Há todo um campo, dentro do mundo tão sofisticado como o da meditação oriental, que também é suscetível de ser estimulado, e o mundo mântrico é coerente com o que se faz no Brasil com o uso da Ayahuasca para cantar. Pode-se dizer que este é um mundo mais refinado do uso técnico do som para fins espirituais

RG: A Ayahuasca, então, seria um despertador da kundalini?

CN: Tenho um artigo sobre isso numa revista americana chamada Journey for Mental Imagery e um trabalho que apresentei num congresso de antropologia ecológica, na Itália. Estou convencido de que o dragão da kundalini não é outra coisa do que esta vivência de grande liberdade interior que pode ser artificialmente produzida com a ayahuasca. Contudo, ainda que artificialmente produzida, pode ser cultivada, mas sem necessidade do estímulo original. O indivíduo pode ser um despertador da kundalini, se há prelúdio para uma prática sistemática de meditação, dentro das técnicas já conhecidas.

RG: Em Agonia do Patriarcado, você observa que a religião deveria vir acompanhada de uma psicoterapia. Por quê?

CN: Os sufis dizem que todo cajado tem dois extremos: o terapêutico e o espiritual. E tem-se querido divorciá-los artificialmente. Em certas pessoas está claro que não há capacidade de meditar, que não há capacidade para determinadas práticas que são partes de um trabalho espiritual, sem antes limpar certas coisas. O mal psicológico é inseparável do mal espiritual, porque o mal psicológico é ego. E o caminho espiritual não é outra coisa senão a dissolução do ego. A verdade está sempre presente, a verdade do que somos, o ser que existe em nós. Mas esse ego é o véu que se interpõe entre nossa consciência atual e nossa consciência possível.

As terapias tradicionais têm atendido ao ego somente porque é um problema que nos faz sofrer. A espiritualidade atende ao ego como um problema que não só é a causa de todo o sofrimento, mas, sobretudo, é causa da cegueira com respeito à realidade espiritual da vida. São níveis de aspiração diferentes, abordagens diferentes do religioso e do terapêutico, que eu creio que se podem complementar muito bem. Os terapeutas estão se dando conta de que a terapia cobra uma dimensão maior e mais real. É um fator muito potente que se incorpora a ela se se inclui o elemento espiritual, e isso é a essência de todo movimento transpessoal de hoje. Há uma tendência geral à espiritualização da psicoterapia.

RG: Gostaria de conhecer os motivos do seu interesse especial pelo budismo tibetano*.

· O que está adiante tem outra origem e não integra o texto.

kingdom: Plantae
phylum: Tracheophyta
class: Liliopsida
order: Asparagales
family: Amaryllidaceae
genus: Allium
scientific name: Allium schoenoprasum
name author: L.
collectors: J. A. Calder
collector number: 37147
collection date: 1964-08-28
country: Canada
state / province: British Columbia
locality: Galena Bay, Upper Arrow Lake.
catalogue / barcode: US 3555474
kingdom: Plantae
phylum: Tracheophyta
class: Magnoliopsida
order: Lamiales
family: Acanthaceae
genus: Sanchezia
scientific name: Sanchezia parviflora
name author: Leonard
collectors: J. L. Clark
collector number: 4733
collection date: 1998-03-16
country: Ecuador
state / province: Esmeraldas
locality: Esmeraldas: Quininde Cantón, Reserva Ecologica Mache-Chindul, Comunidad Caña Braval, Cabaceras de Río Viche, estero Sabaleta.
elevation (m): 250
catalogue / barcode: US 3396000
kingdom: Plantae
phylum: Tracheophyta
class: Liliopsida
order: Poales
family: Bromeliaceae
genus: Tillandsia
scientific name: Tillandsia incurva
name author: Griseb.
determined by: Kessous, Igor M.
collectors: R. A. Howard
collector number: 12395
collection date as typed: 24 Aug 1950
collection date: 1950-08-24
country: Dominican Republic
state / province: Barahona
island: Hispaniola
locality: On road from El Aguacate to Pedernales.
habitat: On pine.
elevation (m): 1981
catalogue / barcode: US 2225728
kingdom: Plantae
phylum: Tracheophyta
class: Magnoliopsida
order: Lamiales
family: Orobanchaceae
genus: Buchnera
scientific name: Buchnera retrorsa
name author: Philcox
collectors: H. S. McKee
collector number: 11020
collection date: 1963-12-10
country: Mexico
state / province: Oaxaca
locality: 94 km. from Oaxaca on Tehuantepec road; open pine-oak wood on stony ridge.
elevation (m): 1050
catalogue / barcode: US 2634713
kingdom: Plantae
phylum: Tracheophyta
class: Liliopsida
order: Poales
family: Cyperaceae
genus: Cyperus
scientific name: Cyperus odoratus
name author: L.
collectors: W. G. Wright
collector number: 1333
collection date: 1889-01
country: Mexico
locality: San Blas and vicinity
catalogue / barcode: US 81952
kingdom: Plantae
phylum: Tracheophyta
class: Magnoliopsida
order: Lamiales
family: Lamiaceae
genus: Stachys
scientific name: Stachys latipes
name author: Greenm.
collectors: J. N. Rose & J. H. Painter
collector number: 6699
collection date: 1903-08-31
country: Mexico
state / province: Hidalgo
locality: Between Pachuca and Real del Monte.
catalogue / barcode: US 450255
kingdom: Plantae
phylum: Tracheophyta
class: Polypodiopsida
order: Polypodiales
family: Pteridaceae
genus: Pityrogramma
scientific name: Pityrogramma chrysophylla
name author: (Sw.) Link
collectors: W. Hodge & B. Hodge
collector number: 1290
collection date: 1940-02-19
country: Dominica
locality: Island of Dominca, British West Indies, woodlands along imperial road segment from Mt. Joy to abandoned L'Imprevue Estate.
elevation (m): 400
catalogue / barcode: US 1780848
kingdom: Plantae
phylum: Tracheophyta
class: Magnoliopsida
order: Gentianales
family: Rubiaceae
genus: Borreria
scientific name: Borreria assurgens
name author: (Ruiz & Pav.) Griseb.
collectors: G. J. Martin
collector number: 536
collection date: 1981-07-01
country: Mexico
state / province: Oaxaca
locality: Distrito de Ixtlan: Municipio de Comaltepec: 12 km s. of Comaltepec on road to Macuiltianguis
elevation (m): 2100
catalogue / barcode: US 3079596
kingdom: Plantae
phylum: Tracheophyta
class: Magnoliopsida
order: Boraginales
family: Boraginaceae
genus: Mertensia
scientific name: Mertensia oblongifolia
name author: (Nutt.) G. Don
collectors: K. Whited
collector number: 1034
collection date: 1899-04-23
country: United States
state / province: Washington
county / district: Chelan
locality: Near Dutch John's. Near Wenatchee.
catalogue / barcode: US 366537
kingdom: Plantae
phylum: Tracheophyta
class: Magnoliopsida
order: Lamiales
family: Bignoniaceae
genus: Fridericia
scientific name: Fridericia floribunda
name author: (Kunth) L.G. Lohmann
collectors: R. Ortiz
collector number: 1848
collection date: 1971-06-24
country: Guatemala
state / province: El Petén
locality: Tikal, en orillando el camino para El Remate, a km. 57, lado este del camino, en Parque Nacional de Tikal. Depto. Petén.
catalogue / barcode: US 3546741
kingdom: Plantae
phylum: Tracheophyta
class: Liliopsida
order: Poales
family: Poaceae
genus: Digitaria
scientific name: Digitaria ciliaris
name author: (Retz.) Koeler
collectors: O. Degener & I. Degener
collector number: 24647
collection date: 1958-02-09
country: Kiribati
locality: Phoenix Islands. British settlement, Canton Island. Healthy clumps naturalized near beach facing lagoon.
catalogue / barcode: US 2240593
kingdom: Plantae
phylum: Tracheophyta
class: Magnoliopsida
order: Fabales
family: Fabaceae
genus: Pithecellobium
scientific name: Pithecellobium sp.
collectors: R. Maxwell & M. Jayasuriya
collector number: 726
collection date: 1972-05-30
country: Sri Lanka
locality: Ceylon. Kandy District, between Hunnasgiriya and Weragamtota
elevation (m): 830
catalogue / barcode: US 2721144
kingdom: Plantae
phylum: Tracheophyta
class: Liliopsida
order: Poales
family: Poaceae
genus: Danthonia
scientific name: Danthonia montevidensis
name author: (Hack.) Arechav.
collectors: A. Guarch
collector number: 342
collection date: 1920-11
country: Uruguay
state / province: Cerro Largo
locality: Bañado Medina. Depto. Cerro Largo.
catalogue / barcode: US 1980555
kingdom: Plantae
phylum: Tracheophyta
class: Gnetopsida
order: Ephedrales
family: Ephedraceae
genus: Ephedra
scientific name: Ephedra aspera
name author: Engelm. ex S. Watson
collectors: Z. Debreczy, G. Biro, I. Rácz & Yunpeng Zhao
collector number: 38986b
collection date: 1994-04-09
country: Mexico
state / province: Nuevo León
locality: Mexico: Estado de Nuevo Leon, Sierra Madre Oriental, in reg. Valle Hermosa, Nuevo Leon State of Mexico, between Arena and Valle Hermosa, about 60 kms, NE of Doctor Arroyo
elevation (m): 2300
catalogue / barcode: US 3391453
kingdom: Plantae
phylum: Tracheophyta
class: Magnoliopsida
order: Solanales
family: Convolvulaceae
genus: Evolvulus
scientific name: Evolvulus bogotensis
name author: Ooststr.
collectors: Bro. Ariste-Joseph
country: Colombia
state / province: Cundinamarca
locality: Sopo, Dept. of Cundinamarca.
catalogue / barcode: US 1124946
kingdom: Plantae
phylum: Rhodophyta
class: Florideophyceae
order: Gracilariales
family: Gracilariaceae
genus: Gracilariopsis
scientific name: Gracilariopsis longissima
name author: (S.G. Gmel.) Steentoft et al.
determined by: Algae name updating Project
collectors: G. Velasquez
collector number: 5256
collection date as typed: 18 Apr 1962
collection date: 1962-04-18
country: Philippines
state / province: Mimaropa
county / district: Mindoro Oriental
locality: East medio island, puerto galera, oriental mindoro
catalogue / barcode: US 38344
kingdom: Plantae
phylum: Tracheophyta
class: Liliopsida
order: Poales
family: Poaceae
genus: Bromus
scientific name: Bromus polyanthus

CN: Acredito que em matéria de meditação, a contribuição do budismo tibetano é a mais sofisticada. Em matéria de aprofundamento da consciência, eu tenho tido a boa sorte de ter mestres em todas as tradições. Pude estudar com um discípulo do último patriarca taoísta, ser iniciado na meditação zen por D.T. Suzuki, ter estudado com vários sufis (inclusive sou chefe da ordem Mevlevi)… Apesar de ser um buscador muito sedento, e embora minha tendência original era ser uma escola eclética de meditação, tenho chegado a pensar que mais vale essa paleta que já está integrada ao budismo, que contém todos os recursos, desde o elemento de pacificação da mente até o elemento de culto, passando pelas práticas de visualização e uma série de outras. Sou eclético integrador, sendo que, somente no aspecto de meditação, penso que o sistema planejado pelo budismo hinayana, mahayana e os sete níveis do budismo tibetano formam um sistema tão grande e completo que eu próprio me sinto um estudante dentro dele. Todavia, acredito que concentro melhor meus esforços podendo estar inteiro nisso, em vez de tomar um pedaço daqui, outro de acolá

RG: É possível que estejamos caminhando para uma integração holística de todas as tradições?

CN: Acredito ser importante a compreensão entre as tradições. Não que elas tenham necessariamente de se integrar. Eu pessoalmente sou um integrador, e meu trabalho é tomado como um mosaico integrativo. Há pessoas que historicamente tiveram essas funções, e isso ocorreu durante muitos momentos da história em que se produziram novos sincretismos. Mas também creio que as tradições têm uma virtude específica para certas pessoas, e não que todo mundo tenha de ser eclético. É necessário respeitar outras tradições para a paz do mundo, para o bom entendimento das pessoas. Entender que o fundo de todas as tradições se encontra com o fundo de todas as outras tradições.